Dari Jawa Tengah, pasukan Banteng Raider (BR) dikirim jauh-jauh ke Sumatra untuk melawan Pemerintah Revolusioner Republik Indonesia (PRRI). BR yang berasal dari Komando Tentara dan Teritorium Diponegoro, Jawa Tengah –hingga akhir 1959, panglima Diponegoro adalah Kolonel Soeharto– punya reputasi yang mumpuni. Sebab, lawan yang dihadapi bukan “kaleng-kaleng”.
“Ketika PRRI mengangkat senjata melawan pemerintah pusat, maka dukungan serta bantuan pihak Amerika Serikat dan sekutunya diwujudkan dalam bentuk yang lebih nyata. Bantuan itu antara lain terlihat dari suplai senjata,” catat Gusti Asnan dalam Memikir ulang Regionalisme: Sumatera Barat tahun 1950-an.
Selain senjata, Audrey Kahin dalam Dari Pemberontakan ke Integrasi: Sumatra Barat dan Politik Indonesia, 1926-1998 menyebut, pelatihan pun diberikan kepada PRRI.
Baca juga: Agen Lokal CIA di Sumatra
“Kalau tentara rezim Sukarno berani menginjakkan kakinya di bumi PRRI, maka sejengkal tanah pun akan kami pertahankan sampai tetes darah yang penghabisan,” seru PRRI seperti dicatat Sersan Mayor Bandel dalam Madjalah Angkatan Darat, 6 Juni 1958. Cerita Sersan Mayor Bandel ini tentu berdasarkan sudut pandang Angkatan Darat sebagai lawan PRRI.
Tentu saja PRRI sedang merasa kuat kala itu. Jadi mereka berusaha menggetarkan dulu lawannya yang akan mendarat.
Toh, gertakan itu semata bentuk psy war. Ketika pasukan pusat, termasuk BR, mendarat di Pekanbaru kemudian, perlawanan yang mereka terima tak semenakutkan gertakan lawan.
“Kami hanya melepaskan beberapa butir peluru, kemudian kami menyusir daratan Riau dan setiap berpapasan dengan satuan-satuan pemberontak (PRRI), hanya penembak Bren dari regu yang terdepan saja yang memuntahkan beberapa pelurunya, dan satu-satuan pemberontak tersebut sudah mengangkat tangannya tinggi-tinggi,” kata Sersan Mayor Bandel.
Pasukan PRRI tak punya disiplin tempur yang baik. Mereka dengan mudah menyerah.
Baca juga: Kisah Jenaka Para Petinggi PRRI/Permesta
Akhirnya pasukan BR, yang punya pengalaman melawan pemberontak Darul Islam/Tentara Islam Indonesia (DI/TII) di Jawa Tengah itu, jadi tidak merasa bertempur. Tugas tempurnya seperti melakukan perjalanan ke daerah yang tak dikenal saja. Pasukan BR itu kemudian tiba di Sawahlunto.
Sebuah regu BR punya seorang kopral senior yang berpengalaman dalam pertempuran. Kopral ini dijuluki Kopral Dukun. Suatu kali Kopral Dukun dan beberapa prajurit bawahannya hendak menyergap sebuah pos senapan mesin Watermantel.

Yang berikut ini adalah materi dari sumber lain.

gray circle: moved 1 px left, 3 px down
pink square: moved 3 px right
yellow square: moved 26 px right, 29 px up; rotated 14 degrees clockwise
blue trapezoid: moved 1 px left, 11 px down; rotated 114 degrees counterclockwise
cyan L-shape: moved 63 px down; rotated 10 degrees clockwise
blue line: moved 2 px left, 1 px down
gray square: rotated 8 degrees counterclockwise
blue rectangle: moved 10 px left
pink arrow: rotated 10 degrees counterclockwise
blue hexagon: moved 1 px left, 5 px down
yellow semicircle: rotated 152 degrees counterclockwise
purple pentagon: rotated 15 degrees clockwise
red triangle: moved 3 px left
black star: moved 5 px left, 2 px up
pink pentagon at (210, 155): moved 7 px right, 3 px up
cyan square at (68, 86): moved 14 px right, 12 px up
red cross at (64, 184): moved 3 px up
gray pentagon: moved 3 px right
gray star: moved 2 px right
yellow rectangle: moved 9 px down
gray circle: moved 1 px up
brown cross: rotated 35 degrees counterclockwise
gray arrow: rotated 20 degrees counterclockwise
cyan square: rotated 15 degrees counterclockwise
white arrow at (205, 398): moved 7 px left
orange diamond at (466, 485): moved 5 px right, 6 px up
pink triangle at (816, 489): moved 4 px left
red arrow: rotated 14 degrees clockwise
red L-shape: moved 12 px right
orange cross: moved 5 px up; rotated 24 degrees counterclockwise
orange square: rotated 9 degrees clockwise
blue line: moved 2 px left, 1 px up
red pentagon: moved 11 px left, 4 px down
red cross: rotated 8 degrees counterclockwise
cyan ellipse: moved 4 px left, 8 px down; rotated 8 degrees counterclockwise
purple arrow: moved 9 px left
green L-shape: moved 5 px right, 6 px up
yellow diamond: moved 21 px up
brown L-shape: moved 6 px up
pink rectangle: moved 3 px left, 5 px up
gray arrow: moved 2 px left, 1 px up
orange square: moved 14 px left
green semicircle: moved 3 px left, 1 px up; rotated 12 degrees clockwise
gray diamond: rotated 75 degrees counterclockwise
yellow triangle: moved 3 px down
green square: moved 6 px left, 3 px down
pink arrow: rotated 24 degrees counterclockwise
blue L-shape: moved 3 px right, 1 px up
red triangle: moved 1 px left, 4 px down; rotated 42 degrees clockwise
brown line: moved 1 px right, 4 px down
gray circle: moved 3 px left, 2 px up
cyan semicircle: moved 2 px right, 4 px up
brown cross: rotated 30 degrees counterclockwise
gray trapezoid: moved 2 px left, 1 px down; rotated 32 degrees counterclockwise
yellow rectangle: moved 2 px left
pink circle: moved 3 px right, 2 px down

Kopral Dukun bergerak maju mendekati posisi senapan mesin itu dengan hati-hati. Setelah berjarak 4 meter dengan pos senapan mesin, Kopral Dukun melemparkan pisaunya ke salah satu pelayan senapan. Pelayan senapan mesin yang lain lalu dilempari batu sebesar nanas hingga pingsan. Penembak senapan mesin PRRI itu lalu melihat ke ke arah Kopral Dukun.
“Aku kopral Banteng Raiders! Kamu mau apa?” kata Kopral Dukun.
“Saya akan bertobat, Pak!” kata si penembak.
Setelahnya, anggota PRRI lain di tempat itu pun menyerah. Senjata-senjata mereka tentu saja disita tentara pemerintah yang datang dari Jawa.